Rappelons à ce titre qu’avec un Chiffre d’Affaires d’environ 3 000 M €, dont  1 320 M€ de redevances aéronautiques, ADP enregistre un très gros EBITDA de près de 1 300 M€ (soit 43% du chiffre d’affaires) et un résultat net de 542 M€ (soit 18% du chiffre d’affaires).

La logique purement financière de la privatisation supplanterait-elle toute logique industrielle ?

Toujours dans son DPC, ADP estime la hausse du trafic aérien à 2,6% par an sur la période 2021-2025, sans apporter aucune précision quant au mode de calcul de cette prévision ni sans en avoir discuté avec les compagnies aériennes ; sans indiquer notamment l’impact potentiel à la baisse de la fréquentation des grands hubs internationaux par les avions de nouvelle génération mono-couloir à long rayon d’action. Il ne justifie pas plus son choix unilatéral d’affecter les marges inattendues du CRE3, provenant d’un trafic aérien bien plus important que prévu, au financement d’une partie des investissements du CRE4, plutôt que de restituer ces mêmes marges aux compagnies aériennes sur la fin du CRE3. Quant à son évaluation du Coût Moyen Pondéré du Capital (CMPC), variable fondamentale et extrêmement sensible dans le calcul des tarifs à venir, ADP se contente de préciser qu’elle est fondée sur des « données objectives de marché » conduisant à un retenir un taux de 5,6%, tandis que d’autres données toutes aussi objectives conduisent à des taux plus proche de 4,5%.(A titre de comparaison : pour l’aéroport de Nice, l’ASI a estimé que le CMPC du périmètre régulé est compris entre 3,1% et 4,5%. )

De nouvelles augmentations de tarifs pour des profits toujours plus importants
Concernant les tarifs à venir sur la durée du CRE4, ADP qualifie de «modération tarifaire réelle» sa proposition d’une évolution de +1,35% en plus de l’inflation, alors qu’après des années de hausses extravagantes au regard de l’inflation et des tarifs passagers, les compagnies aériennes s’attendaient légitimement à des baisses de tarifs importantes.

Rappelons qu’entre 2006, date de l’ouverture du capital d’ADP aux capitaux privés, et 2018, les tarifs des redevances aéroportuaires d’ADP ont augmenté de 42% alors que pendant le même temps l’inflation était  de 15% et le prix des billets d’avion baissait de 20%.

Quel est l’objectif de cette grossière manipulation ?
En publiant de manière précipitée son Document Public de Consultation, ADP coupe court à une concertation sereine avec ses clients, compagnies aériennes.
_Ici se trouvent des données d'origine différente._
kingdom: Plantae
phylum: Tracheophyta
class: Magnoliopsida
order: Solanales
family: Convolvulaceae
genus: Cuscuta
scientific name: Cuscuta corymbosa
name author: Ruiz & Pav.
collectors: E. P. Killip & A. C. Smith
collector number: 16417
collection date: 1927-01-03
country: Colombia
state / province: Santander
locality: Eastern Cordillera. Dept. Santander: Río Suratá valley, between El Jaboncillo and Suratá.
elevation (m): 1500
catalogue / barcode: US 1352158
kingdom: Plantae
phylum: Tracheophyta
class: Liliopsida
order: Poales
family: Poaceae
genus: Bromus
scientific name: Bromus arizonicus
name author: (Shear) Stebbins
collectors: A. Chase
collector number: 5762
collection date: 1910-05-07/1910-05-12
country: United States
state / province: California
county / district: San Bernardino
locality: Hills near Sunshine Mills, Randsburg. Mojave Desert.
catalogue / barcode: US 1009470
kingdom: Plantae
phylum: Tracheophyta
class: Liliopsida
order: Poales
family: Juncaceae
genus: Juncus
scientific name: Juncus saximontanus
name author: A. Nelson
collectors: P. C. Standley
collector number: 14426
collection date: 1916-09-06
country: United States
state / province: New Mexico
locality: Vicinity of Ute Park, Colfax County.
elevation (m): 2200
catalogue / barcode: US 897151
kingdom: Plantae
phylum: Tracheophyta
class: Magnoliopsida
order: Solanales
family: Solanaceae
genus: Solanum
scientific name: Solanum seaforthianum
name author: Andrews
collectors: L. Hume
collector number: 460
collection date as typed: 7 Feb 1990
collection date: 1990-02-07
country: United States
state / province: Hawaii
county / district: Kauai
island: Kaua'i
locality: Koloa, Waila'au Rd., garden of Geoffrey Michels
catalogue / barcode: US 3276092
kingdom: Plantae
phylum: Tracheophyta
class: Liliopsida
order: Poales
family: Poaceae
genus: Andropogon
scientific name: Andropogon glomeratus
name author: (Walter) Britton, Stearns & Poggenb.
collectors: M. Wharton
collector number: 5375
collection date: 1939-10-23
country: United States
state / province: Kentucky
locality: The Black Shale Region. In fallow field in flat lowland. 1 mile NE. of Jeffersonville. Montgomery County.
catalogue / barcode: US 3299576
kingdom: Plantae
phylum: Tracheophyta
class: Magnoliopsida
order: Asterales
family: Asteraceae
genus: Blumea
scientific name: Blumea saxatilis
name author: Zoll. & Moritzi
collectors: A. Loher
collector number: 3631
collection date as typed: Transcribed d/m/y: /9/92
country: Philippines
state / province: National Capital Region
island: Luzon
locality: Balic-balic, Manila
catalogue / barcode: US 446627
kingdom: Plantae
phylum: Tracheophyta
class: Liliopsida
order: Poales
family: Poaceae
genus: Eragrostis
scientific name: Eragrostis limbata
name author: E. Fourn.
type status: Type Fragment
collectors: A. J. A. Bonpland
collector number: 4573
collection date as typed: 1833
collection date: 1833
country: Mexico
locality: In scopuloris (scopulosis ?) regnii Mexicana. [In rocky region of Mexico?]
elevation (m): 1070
Avec un but précis : mettre en place le plus rapidement possible un Contrat de Régulation Economique avec l’Etat qui garantira à ses investisseurs dans le cadre de sa toute prochaine privatisation une rentabilité invulnérable. Avec, pour asseoir cette garantie, une loi Pacte votée par la Représentation Nationale rendant la gouvernance des CRE encore plus difficile dans l’avenir pour les compagnies aériennes.